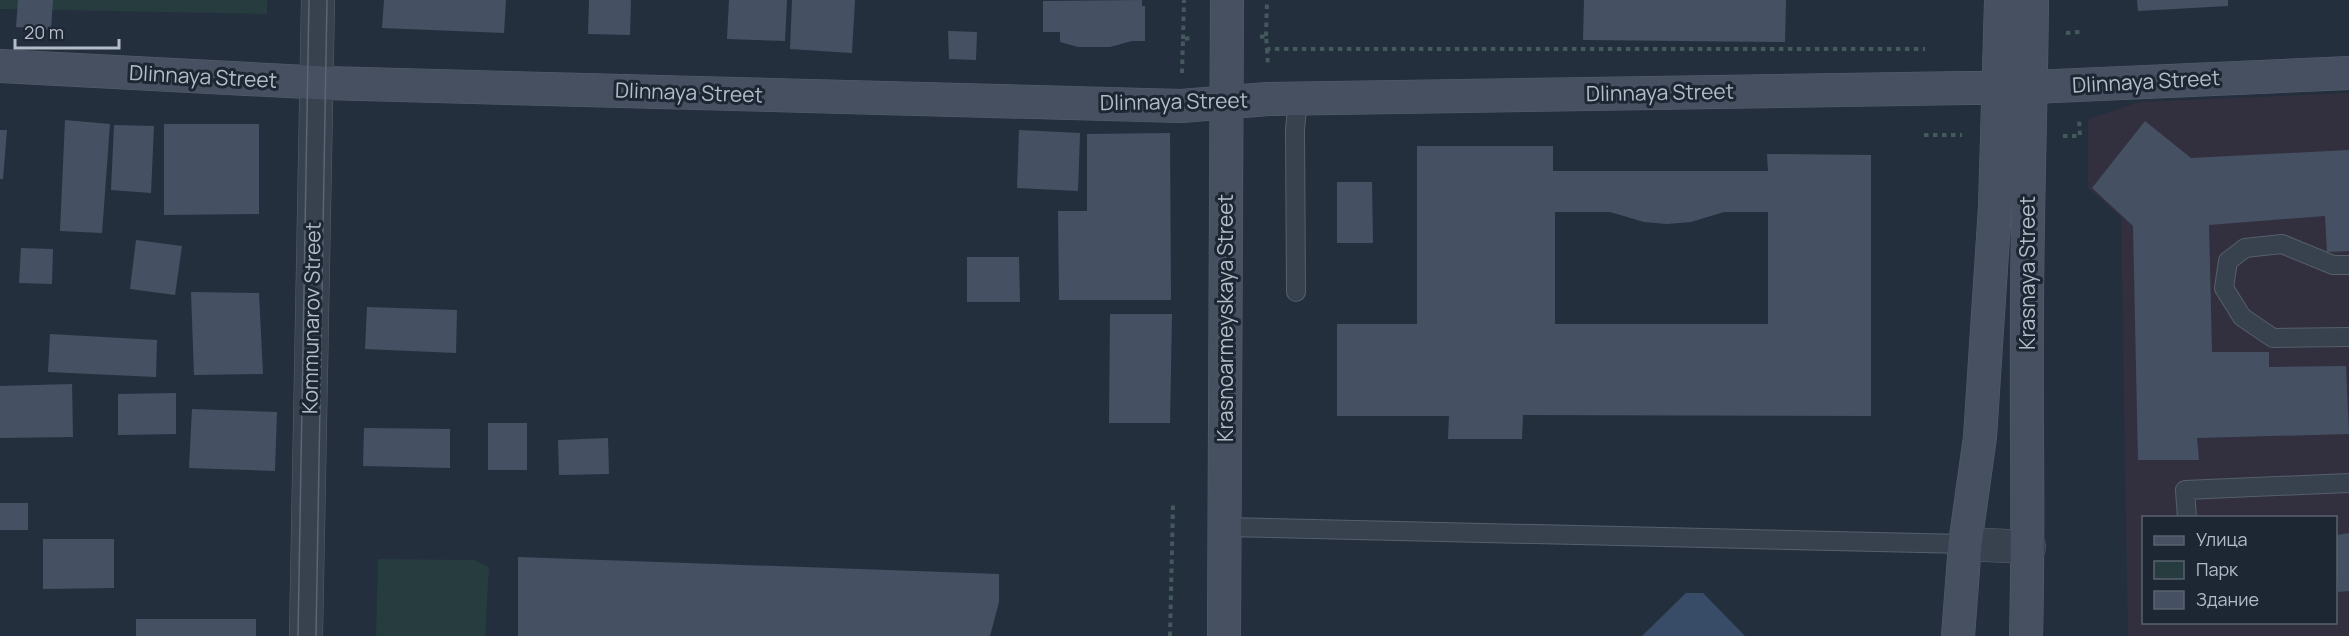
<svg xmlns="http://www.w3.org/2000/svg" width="2349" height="636" font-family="Manrope,sans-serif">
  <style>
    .medical { fill: #32303f; fill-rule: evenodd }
    .green { fill: #263c3f }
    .water { fill: #394c67 }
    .building { fill: #455162; fill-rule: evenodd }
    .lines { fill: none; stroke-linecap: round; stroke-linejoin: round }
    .lane-casing { stroke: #565f6c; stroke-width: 20 }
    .street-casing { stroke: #565f6c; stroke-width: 34 }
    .secondary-casing { stroke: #565f6c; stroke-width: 34 }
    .path { stroke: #44595c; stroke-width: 4; stroke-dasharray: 4.5 4.5; stroke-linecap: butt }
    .lane { stroke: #38414e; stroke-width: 18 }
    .street { stroke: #38414e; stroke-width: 33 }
    .secondary { stroke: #465061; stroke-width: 33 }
    .tram { stroke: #5a6575; stroke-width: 1.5 }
    .labels { text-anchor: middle; stroke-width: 6; stroke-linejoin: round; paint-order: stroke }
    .street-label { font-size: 21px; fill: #b4bcc9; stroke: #1d2633 }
  </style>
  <rect width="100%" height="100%" fill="#242f3e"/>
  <path class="medical" d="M2349 93V636H2128L2121 217 2088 188V119L2140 102ZM2144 518H2336V622H2144Z"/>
  <path class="green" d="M0 0H267V14L0 9Z
    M378 559 474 560 489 567 485 636H376Z"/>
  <path class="water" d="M1686 593H1703L1745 636H1642Z"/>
  <path class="building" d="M18 0H53L51 30 16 27Z
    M384 0H506L504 33 382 28Z
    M589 0H631L630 35 588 34Z
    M729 0H787L785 41 727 39Z
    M792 0H855L852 53 790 49Z
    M1142 0V6H1145V41H1132L1110 47H1078L1060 42V32H1043V1Z
    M1584 0H1786L1785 42 1583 40Z
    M2137 0H2228V6L2138 11Z
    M948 31 977 32 976 60 949 59Z
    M65 120 110 124 102 233 60 231Z
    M2145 121 2191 158 2349 150V251L2327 252 2325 216 2209 225 2212 352H2269V367L2346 366 2349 434 2197 438 2199 460H2138L2133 226 2092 188Z
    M164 124H259V214L164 215Z
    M114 125 154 126 151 193 111 190Z
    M0 130H7L3 179H0Z
    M1019 130 1080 133 1078 191 1017 188Z
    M1170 133 1171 300H1059L1058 211H1087V134Z
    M1417 146H1553V171H1768L1767 154 1871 155V416L1523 415 1522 439H1448L1449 416H1337V324H1417ZM1555 212H1610L1644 222 1667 224 1691 222 1724 212H1768V324H1555Z
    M1337 182H1372L1373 243H1337Z
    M136 240 182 246 175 295 130 289Z
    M21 248 53 249 52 284 19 283Z
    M967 257H1019L1020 302H967Z
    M191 292 259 293 263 374 194 375Z
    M367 307 457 310 456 353 365 349Z
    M1110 314H1172L1170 423H1109Z
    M50 334 157 340 156 377 48 372Z
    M72 384 73 437 0 438V386Z
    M176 393V434L118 435V394Z
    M192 409 277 412 275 471 189 468Z
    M488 423H527V470H488Z
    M364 428 450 429V468L363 466Z
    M608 438 609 474 559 475 558 440Z
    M0 503H28V530H0Z
    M2349 533V591L2338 592 2336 535Z
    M43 539H114V588L43 589Z
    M518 557 999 574V602L990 636H518Z
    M136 619H256V636H136Z"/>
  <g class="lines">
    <defs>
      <path id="lane" d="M2349 265H2333L2282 244 2245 248 2228 261 2224 288 2242 317 2273 338 2349 337
        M1296 292 1295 129 1298 99
        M2187 518 2185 490 2349 483
        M1225 527 1965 544"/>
      <path id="street" d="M1965 544 2029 547
        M306 636 318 0"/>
      <path id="secondary" d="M0 66 325 83 1181 106 1268 99 2030 87 2349 73
        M1224 636 1227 0
        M1958 636 1965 544 1980 437 1995 207 2001 0
        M2026 636C2029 530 2026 424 2027 318 2027 212 2031 106 2032 0"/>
    </defs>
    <use href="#lane" class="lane-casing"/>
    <use href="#street" class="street-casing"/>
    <use href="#secondary" class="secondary-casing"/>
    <path class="path" d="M2066 33 2080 32
      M1266 36 1267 0
      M1260 37 1266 36 1267 49H1925
      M1183 39 1184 0
      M1267 49 1268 67
      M1182 73 1183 39 1192 38
      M1924 135H1962
      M2063 136H2080L2079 119
      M1170 636 1173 505"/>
    <use href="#lane" class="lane"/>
    <use href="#street" class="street"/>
    <use href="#secondary" class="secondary"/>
    <path class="tram" d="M298 636 309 0
      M316 636 327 0"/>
  </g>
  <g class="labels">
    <g class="street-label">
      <text transform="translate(203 77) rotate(3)" y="7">Dlinnaya Street</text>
      <text transform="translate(2146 82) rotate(-3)" y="7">Dlinnaya Street</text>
      <text transform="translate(689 93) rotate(2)" y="7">Dlinnaya Street</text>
      <text transform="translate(1660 93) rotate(-1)" y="7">Dlinnaya Street</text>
      <text transform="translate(1174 102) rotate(-1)" y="7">Dlinnaya Street</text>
      <text transform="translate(2028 273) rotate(-90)" y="7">Krasnaya Street</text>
      <text transform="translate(312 318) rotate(-89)" y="7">Kommunarov Street</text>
      <text transform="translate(1226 318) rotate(-90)" y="7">Krasnoarmeyskaya Street</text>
    </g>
  </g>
  <rect x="2142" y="516" width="195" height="108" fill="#1d2633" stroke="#59626f" stroke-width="1.5"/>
  <rect x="2154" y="536" width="30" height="9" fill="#465061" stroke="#59626f" stroke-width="1.5"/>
  <text x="2196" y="546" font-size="18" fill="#b4bcc9">Улица</text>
  <rect x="2154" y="561" width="30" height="18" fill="#263c3f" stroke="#59626f" stroke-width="1.5"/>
  <text x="2196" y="576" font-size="18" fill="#b4bcc9">Парк</text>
  <rect x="2154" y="591" width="30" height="18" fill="#455162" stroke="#59626f" stroke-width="1.5"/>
  <text x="2196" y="606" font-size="18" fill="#b4bcc9">Здание</text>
  <path d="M15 39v9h104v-9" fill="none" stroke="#b4bcc9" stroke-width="3"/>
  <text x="24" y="39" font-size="18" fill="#b4bcc9" stroke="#1d2633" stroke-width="4.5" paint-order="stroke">20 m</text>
</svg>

● EXERCISE DESCRIPTION
Before copying, set the pictures aside; then reproduce each entry above exactly.

● ANSWER BELOW
<svg xmlns="http://www.w3.org/2000/svg" width="2349" height="636" font-family="Manrope,sans-serif">
  <style>
    .medical { fill: #32303f; fill-rule: evenodd }
    .green { fill: #263c3f }
    .water { fill: #394c67 }
    .building { fill: #455162; fill-rule: evenodd }
    .lines { fill: none; stroke-linecap: round; stroke-linejoin: round }
    .lane-casing { stroke: #565f6c; stroke-width: 20 }
    .street-casing { stroke: #565f6c; stroke-width: 34 }
    .secondary-casing { stroke: #565f6c; stroke-width: 34 }
    .path { stroke: #44595c; stroke-width: 4; stroke-dasharray: 4.5 4.5; stroke-linecap: butt }
    .lane { stroke: #38414e; stroke-width: 18 }
    .street { stroke: #38414e; stroke-width: 33 }
    .secondary { stroke: #465061; stroke-width: 33 }
    .tram { stroke: #5a6575; stroke-width: 1.5 }
    .labels { text-anchor: middle; stroke-width: 6; stroke-linejoin: round; paint-order: stroke }
    .street-label { font-size: 21px; fill: #b4bcc9; stroke: #1d2633 }
  </style>
  <rect width="100%" height="100%" fill="#242f3e"/>
  <path class="medical" d="M2349 93V636H2128L2121 217 2088 188V119L2140 102ZM2144 518H2336V622H2144Z"/>
  <path class="green" d="M0 0H267V14L0 9Z
    M378 559 474 560 489 567 485 636H376Z"/>
  <path class="water" d="M1686 593H1703L1745 636H1642Z"/>
  <path class="building" d="M18 0H53L51 30 16 27Z
    M384 0H506L504 33 382 28Z
    M589 0H631L630 35 588 34Z
    M729 0H787L785 41 727 39Z
    M792 0H855L852 53 790 49Z
    M1142 0V6H1145V41H1132L1110 47H1078L1060 42V32H1043V1Z
    M1584 0H1786L1785 42 1583 40Z
    M2137 0H2228V6L2138 11Z
    M948 31 977 32 976 60 949 59Z
    M65 120 110 124 102 233 60 231Z
    M2145 121 2191 158 2349 150V251L2327 252 2325 216 2209 225 2212 352H2269V367L2346 366 2349 434 2197 438 2199 460H2138L2133 226 2092 188Z
    M164 124H259V214L164 215Z
    M114 125 154 126 151 193 111 190Z
    M0 130H7L3 179H0Z
    M1019 130 1080 133 1078 191 1017 188Z
    M1170 133 1171 300H1059L1058 211H1087V134Z
    M1417 146H1553V171H1768L1767 154 1871 155V416L1523 415 1522 439H1448L1449 416H1337V324H1417ZM1555 212H1610L1644 222 1667 224 1691 222 1724 212H1768V324H1555Z
    M1337 182H1372L1373 243H1337Z
    M136 240 182 246 175 295 130 289Z
    M21 248 53 249 52 284 19 283Z
    M967 257H1019L1020 302H967Z
    M191 292 259 293 263 374 194 375Z
    M367 307 457 310 456 353 365 349Z
    M1110 314H1172L1170 423H1109Z
    M50 334 157 340 156 377 48 372Z
    M72 384 73 437 0 438V386Z
    M176 393V434L118 435V394Z
    M192 409 277 412 275 471 189 468Z
    M488 423H527V470H488Z
    M364 428 450 429V468L363 466Z
    M608 438 609 474 559 475 558 440Z
    M0 503H28V530H0Z
    M2349 533V591L2338 592 2336 535Z
    M43 539H114V588L43 589Z
    M518 557 999 574V602L990 636H518Z
    M136 619H256V636H136Z"/>
  <g class="lines">
    <defs>
      <path id="lane" d="M2349 265H2333L2282 244 2245 248 2228 261 2224 288 2242 317 2273 338 2349 337
        M1296 292 1295 129 1298 99
        M2187 518 2185 490 2349 483
        M1225 527 1965 544"/>
      <path id="street" d="M1965 544 2029 547
        M306 636 318 0"/>
      <path id="secondary" d="M0 66 325 83 1181 106 1268 99 2030 87 2349 73
        M1224 636 1227 0
        M1958 636 1965 544 1980 437 1995 207 2001 0
        M2026 636C2029 530 2026 424 2027 318 2027 212 2031 106 2032 0"/>
    </defs>
    <use href="#lane" class="lane-casing"/>
    <use href="#street" class="street-casing"/>
    <use href="#secondary" class="secondary-casing"/>
    <path class="path" d="M2066 33 2080 32
      M1266 36 1267 0
      M1260 37 1266 36 1267 49H1925
      M1183 39 1184 0
      M1267 49 1268 67
      M1182 73 1183 39 1192 38
      M1924 135H1962
      M2063 136H2080L2079 119
      M1170 636 1173 505"/>
    <use href="#lane" class="lane"/>
    <use href="#street" class="street"/>
    <use href="#secondary" class="secondary"/>
    <path class="tram" d="M298 636 309 0
      M316 636 327 0"/>
  </g>
  <g class="labels">
    <g class="street-label">
      <text transform="translate(203 77) rotate(3)" y="7">Dlinnaya Street</text>
      <text transform="translate(2146 82) rotate(-3)" y="7">Dlinnaya Street</text>
      <text transform="translate(689 93) rotate(2)" y="7">Dlinnaya Street</text>
      <text transform="translate(1660 93) rotate(-1)" y="7">Dlinnaya Street</text>
      <text transform="translate(1174 102) rotate(-1)" y="7">Dlinnaya Street</text>
      <text transform="translate(2028 273) rotate(-90)" y="7">Krasnaya Street</text>
      <text transform="translate(312 318) rotate(-89)" y="7">Kommunarov Street</text>
      <text transform="translate(1226 318) rotate(-90)" y="7">Krasnoarmeyskaya Street</text>
    </g>
  </g>
  <rect x="2142" y="516" width="195" height="108" fill="#1d2633" stroke="#59626f" stroke-width="1.5"/>
  <rect x="2154" y="536" width="30" height="9" fill="#465061" stroke="#59626f" stroke-width="1.5"/>
  <text x="2196" y="546" font-size="18" fill="#b4bcc9">Улица</text>
  <rect x="2154" y="561" width="30" height="18" fill="#263c3f" stroke="#59626f" stroke-width="1.5"/>
  <text x="2196" y="576" font-size="18" fill="#b4bcc9">Парк</text>
  <rect x="2154" y="591" width="30" height="18" fill="#455162" stroke="#59626f" stroke-width="1.5"/>
  <text x="2196" y="606" font-size="18" fill="#b4bcc9">Здание</text>
  <path d="M15 39v9h104v-9" fill="none" stroke="#b4bcc9" stroke-width="3"/>
  <text x="24" y="39" font-size="18" fill="#b4bcc9" stroke="#1d2633" stroke-width="4.5" paint-order="stroke">20 m</text>
</svg>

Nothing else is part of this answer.